High on my list for awhile has been finding the Hat Ladies of Fiesta. The first I’d heard of them was in the summer of 2009, when I was lucky to have two college interns who spent the summer documenting ethnic festivals around Massachusetts. (Ellen Arnstein and Signe Porteshawver’s fieldwork is sprinkled throughout our Keepers of Tradition website).  A highlight for them was attending Gloucesters’ St. Peter’s Fiesta in late June, which honors the patron saint of fishermen. In amongst their photos were shots of two women wearing fantastic hats.

After a little research I discovered their identity: Robyn and Amy Clayton.  As it turns out, the Clayton sisters are known around Gloucester as “The Crazy Hat Ladies of Fiesta.” Their outlandish hats have become an integral part of St. Peter’s Fiesta.  I wrote them a letter back in December and soon after had an invitation to come meet with them in Gloucester to learn all about their hats.

What started as a backyard party 18 years ago has grown into a highly anticipated display of creativity.  It’s just around this time of year that Robyn and Amy begin working on their Fiesta hats. Made from scratch, each hat replicates in miniature key elements of Fiesta:  local churches, temporary altars, the St. Peter statue, the greasy pole competition, Gloucester’s fishing fleet, concession stands, and carnival rides.

A couple of weeks ago, I found myself sitting at the kitchen table in Robyn Clayton’s home. Spread out on nearly every available surface were hats from previous years and supplies for creating this year’s hats including large light slabs of foam core, pipe cleaners, glue, popsicle sticks, paint, Sculpey clay, Legos, and  HO-scale model railroad figures.

Robyn modeled last year’s hat for me. “My friends joke that when I put this hat on, I’m going to need some kind of out riggers because they think it’s so heavy, but it really isn’t heavy. It’s just a little awkward if it’s really windy out.” Not to be missed is Robyn’s replica of herself on her hat, wearing her signature hat, standing in front of the working Ferris wheel.

Though they create new hats with a new theme each year, some things stay the same.  Amy’s hats always include the greasy pole and Robyn’s always feature the altar.

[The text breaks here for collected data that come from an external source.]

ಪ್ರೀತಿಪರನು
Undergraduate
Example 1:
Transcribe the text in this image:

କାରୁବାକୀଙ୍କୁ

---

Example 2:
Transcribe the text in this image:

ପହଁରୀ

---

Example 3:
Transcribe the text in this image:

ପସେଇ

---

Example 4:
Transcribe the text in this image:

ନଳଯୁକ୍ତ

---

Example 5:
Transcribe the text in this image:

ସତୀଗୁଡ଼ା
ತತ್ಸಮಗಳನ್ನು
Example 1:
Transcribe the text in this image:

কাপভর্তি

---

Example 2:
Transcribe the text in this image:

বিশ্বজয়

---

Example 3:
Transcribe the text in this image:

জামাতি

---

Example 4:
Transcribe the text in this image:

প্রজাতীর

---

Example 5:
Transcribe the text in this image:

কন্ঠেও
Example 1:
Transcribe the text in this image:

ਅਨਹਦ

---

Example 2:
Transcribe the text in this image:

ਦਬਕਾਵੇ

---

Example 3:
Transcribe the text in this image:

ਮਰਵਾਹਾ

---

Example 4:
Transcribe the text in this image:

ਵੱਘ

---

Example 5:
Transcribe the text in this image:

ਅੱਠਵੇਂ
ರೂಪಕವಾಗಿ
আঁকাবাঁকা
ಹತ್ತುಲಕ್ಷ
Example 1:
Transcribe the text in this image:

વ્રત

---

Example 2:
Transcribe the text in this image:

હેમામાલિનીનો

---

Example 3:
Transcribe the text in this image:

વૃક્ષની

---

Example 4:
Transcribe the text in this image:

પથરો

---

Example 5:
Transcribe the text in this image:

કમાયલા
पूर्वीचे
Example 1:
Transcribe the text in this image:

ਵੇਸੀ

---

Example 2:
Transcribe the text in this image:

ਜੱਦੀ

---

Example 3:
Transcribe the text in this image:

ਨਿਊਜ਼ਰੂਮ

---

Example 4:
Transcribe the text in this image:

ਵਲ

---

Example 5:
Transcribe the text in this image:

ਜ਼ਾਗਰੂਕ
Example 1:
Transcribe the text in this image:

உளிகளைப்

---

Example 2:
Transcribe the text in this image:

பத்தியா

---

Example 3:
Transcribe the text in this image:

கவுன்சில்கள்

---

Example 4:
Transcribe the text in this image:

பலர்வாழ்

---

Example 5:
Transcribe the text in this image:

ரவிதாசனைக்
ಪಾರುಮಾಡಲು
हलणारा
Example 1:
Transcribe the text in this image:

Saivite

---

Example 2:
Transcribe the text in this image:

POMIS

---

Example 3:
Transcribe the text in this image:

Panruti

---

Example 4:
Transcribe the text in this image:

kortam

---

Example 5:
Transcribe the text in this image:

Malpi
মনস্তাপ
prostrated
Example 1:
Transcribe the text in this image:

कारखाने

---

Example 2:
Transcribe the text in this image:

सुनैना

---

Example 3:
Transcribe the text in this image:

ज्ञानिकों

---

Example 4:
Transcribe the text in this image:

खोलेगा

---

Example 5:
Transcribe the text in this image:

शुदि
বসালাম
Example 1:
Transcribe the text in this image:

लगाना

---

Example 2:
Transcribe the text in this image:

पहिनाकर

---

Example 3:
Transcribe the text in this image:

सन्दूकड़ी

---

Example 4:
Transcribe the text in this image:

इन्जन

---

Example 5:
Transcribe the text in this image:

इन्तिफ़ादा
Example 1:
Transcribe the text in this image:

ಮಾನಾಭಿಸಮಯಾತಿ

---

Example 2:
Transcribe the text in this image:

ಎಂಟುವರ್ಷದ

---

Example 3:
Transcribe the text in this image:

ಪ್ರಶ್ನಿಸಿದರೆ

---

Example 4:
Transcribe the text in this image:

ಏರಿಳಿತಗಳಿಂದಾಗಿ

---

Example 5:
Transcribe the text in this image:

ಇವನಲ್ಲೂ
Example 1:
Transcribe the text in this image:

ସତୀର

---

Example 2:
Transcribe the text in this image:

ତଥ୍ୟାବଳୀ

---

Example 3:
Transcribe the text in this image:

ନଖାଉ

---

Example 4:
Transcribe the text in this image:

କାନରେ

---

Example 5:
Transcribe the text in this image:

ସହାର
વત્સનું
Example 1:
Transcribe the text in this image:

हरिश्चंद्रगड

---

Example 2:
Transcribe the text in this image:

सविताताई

All the references are local. Robyn points out a perennial figure, “This guy here is always on my hat. He’s Ambie, the sausage man. He’s also my UPS man. It looks just like him.  Made him out of some Legos, some Sculpey clay, and the left over umbrella from a Mai-Ti.”

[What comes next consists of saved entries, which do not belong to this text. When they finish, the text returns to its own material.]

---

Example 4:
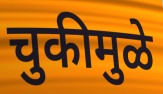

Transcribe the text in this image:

चुकीमुळे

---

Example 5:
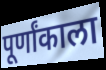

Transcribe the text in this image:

पूर्णांकाला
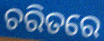
ଚରିତରେ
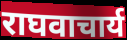
राघवाचार्य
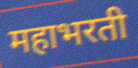
महाभरती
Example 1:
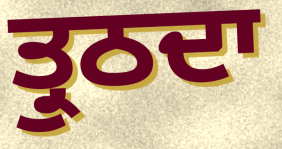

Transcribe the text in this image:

ਤ੍ਰੁਠਦਾ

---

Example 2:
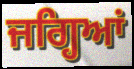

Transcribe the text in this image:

ਜਗ੍ਹਿਆਂ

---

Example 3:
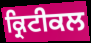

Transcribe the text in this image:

ਕ੍ਰਿਟੀਕਲ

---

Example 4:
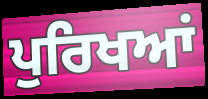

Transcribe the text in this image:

ਪੁਰਿਖਆਂ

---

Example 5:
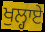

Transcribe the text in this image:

ਖੁਲ੍ਹਾਏ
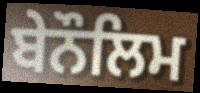
ਬੇਨੌਲਿਮ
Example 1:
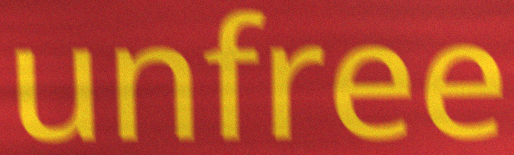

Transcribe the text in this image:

unfree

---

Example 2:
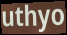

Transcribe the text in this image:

uthyo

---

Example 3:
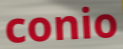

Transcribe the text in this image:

conio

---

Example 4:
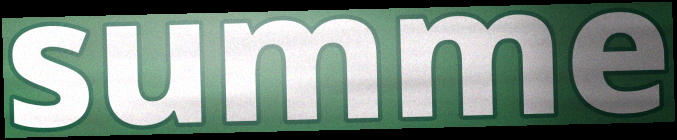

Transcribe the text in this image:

summe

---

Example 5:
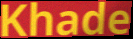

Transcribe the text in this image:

Khade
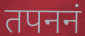
तपननं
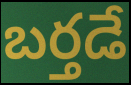
బర్తడే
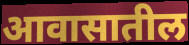
आवासातील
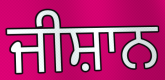
ਜੀਸ਼ਾਨ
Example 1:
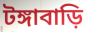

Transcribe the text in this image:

টঙ্গাবাড়ি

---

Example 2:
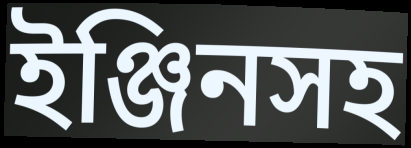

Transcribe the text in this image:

ইঞ্জিনসহ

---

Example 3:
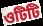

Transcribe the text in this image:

ওটিটি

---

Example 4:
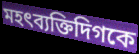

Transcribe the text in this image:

মহৎব্যক্তিদিগকে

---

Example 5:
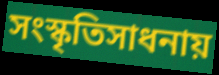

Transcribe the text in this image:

সংস্কৃতিসাধনায়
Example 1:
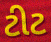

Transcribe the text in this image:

ટીટ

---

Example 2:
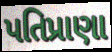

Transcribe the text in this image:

પતિપ્રાણા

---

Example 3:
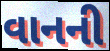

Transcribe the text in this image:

વાનની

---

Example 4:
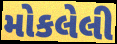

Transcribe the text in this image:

મોકલેલી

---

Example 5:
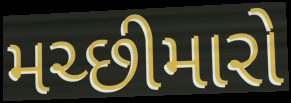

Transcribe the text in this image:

મચ્છીમારો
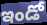
ఇండో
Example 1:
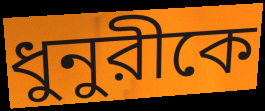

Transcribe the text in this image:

ধুনুরীকে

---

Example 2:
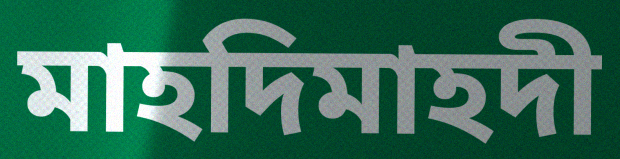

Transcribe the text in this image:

মাহদিমাহদী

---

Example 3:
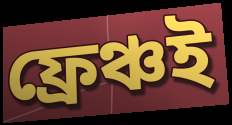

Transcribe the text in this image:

ফ্রেঞ্চই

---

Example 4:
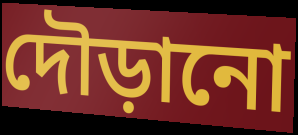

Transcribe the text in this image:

দৌড়ানো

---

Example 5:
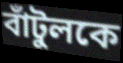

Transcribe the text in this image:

বাঁটুলকে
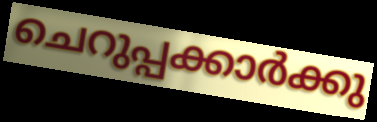
ചെറുപ്പക്കാർക്കു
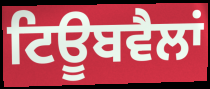
ਟਿਊਬਵੈਲਾਂ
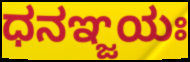
ಧನಞ್ಜಯಃ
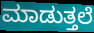
ಮಾಡುತ್ತಲೆ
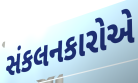
સંકલનકારોએ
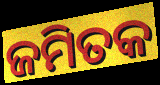
ଜମିତକ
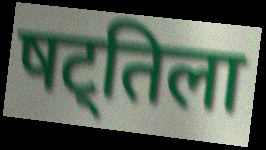
षट्तिला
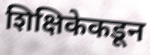
शिक्षिकेकडून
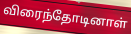
விரைந்தோடினாள்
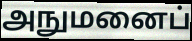
அநுமனைப்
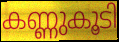
കണ്ണുകൂടി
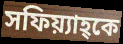
সফিয়্যাহ্কে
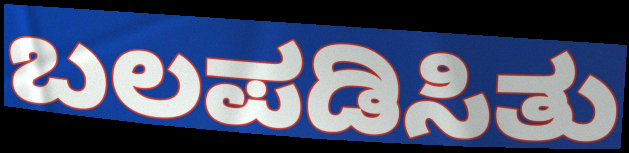
ಬಲಪಡಿಸಿತು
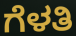
ಗೆಳತಿ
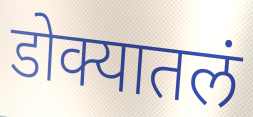
डोक्यातलं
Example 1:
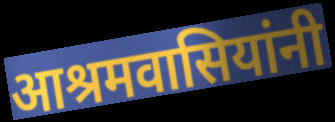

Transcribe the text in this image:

आश्रमवासियांनी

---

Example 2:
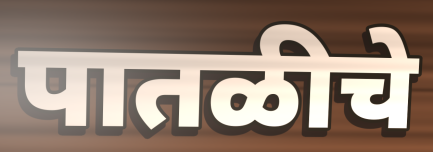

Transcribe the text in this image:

पातळीचे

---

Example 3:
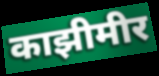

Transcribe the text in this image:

काझीमीर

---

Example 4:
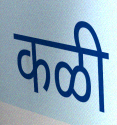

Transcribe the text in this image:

कळी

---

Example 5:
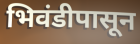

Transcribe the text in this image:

Robyn describes the early days of Fiesta, “Way back when, when there was a huge fishing fleet, this was a huge celebration. The carnival wasn’t involved.  This was about people dressing their houses. They would put their old quilts out the window.  Fiesta has been going on for a long time. Same thing for the greasy pole competition. What they did was, they just paraded St. Peter up and down. It was about the feast.  It was about praying for people’s families and the safety of their men. . . St. Peter has been put around different areas. He used to sit in the old grocery store windows. As the fishermen would go out to their boats, as they went by St. Peter, they would pray to him. Just keep us safe. Bring us back home.”

The original life-size statue of St. Peter, which was brought over from Italy in 1927, remains the centerpiece of what has become a five-day celebration. Recently, Robyn was inspired to make her own statue of St. Peter. During the year, the statue of St. Peter is kept at the Saint Peter’s Club on Rogers Street; Robyn’s Saint Peter hibernates in her cellar.

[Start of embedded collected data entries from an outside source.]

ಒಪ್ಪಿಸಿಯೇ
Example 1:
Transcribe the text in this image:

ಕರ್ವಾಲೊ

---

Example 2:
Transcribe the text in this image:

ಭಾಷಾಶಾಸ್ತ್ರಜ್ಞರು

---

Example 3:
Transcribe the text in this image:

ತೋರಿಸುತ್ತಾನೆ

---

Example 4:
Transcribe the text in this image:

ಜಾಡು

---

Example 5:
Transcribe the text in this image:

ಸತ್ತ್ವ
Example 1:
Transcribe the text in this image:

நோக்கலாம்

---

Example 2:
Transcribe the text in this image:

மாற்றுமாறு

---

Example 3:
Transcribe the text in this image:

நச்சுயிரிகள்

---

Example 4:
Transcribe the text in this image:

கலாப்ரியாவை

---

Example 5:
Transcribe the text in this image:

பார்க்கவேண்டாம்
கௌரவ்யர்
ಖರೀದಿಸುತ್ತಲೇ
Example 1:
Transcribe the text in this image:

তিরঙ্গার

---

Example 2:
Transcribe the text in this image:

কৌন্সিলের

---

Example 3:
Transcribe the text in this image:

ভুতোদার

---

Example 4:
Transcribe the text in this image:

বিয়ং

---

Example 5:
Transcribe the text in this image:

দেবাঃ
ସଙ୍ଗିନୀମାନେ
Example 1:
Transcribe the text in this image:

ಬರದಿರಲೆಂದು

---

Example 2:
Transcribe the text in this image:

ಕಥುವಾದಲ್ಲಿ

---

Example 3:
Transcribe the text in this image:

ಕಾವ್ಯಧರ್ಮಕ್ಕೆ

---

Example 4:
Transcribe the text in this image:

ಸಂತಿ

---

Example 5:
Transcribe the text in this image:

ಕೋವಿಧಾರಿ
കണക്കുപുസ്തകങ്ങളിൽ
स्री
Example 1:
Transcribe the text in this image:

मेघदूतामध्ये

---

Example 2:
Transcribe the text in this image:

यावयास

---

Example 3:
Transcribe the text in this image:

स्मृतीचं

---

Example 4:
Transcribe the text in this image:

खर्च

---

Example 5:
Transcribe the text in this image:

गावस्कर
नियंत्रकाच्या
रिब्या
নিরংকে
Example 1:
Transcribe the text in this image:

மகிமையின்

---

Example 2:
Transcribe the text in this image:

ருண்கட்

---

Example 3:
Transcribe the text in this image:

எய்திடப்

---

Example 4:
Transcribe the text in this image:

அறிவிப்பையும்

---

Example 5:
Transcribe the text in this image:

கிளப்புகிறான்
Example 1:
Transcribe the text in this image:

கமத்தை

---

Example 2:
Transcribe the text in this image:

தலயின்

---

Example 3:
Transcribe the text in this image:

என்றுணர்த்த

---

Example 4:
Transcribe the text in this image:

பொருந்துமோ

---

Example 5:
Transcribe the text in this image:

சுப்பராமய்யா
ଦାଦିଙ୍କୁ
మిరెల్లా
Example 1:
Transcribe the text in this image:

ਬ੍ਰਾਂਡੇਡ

I wonder aloud what the older, Italian generation of Fiesta think of this relatively new addition to their festival. “The old Italian women absolutely love these hats,” Robyn says. “The Fiesta committee [which is made up of mostly men], they recognize us as the crazy fiesta hat girls. Here we come. By no means are we mocking the Fiesta; we love this tradition.”

The Clayton sisters are elated to be coming to the Lowell Folk Festival this July, where  they will join a variety of other hat and shoe makers in the folk craft area. They plan on bringing plenty of hats, some handouts,  pictures of Fiesta over the years, and a huge cut-out of St. Peter for photo-taking opportunities. Their enthusiasm for hat making will be matched by their pride in representing Gloucester and St. Peter’s Fiesta. We’re honored to have them.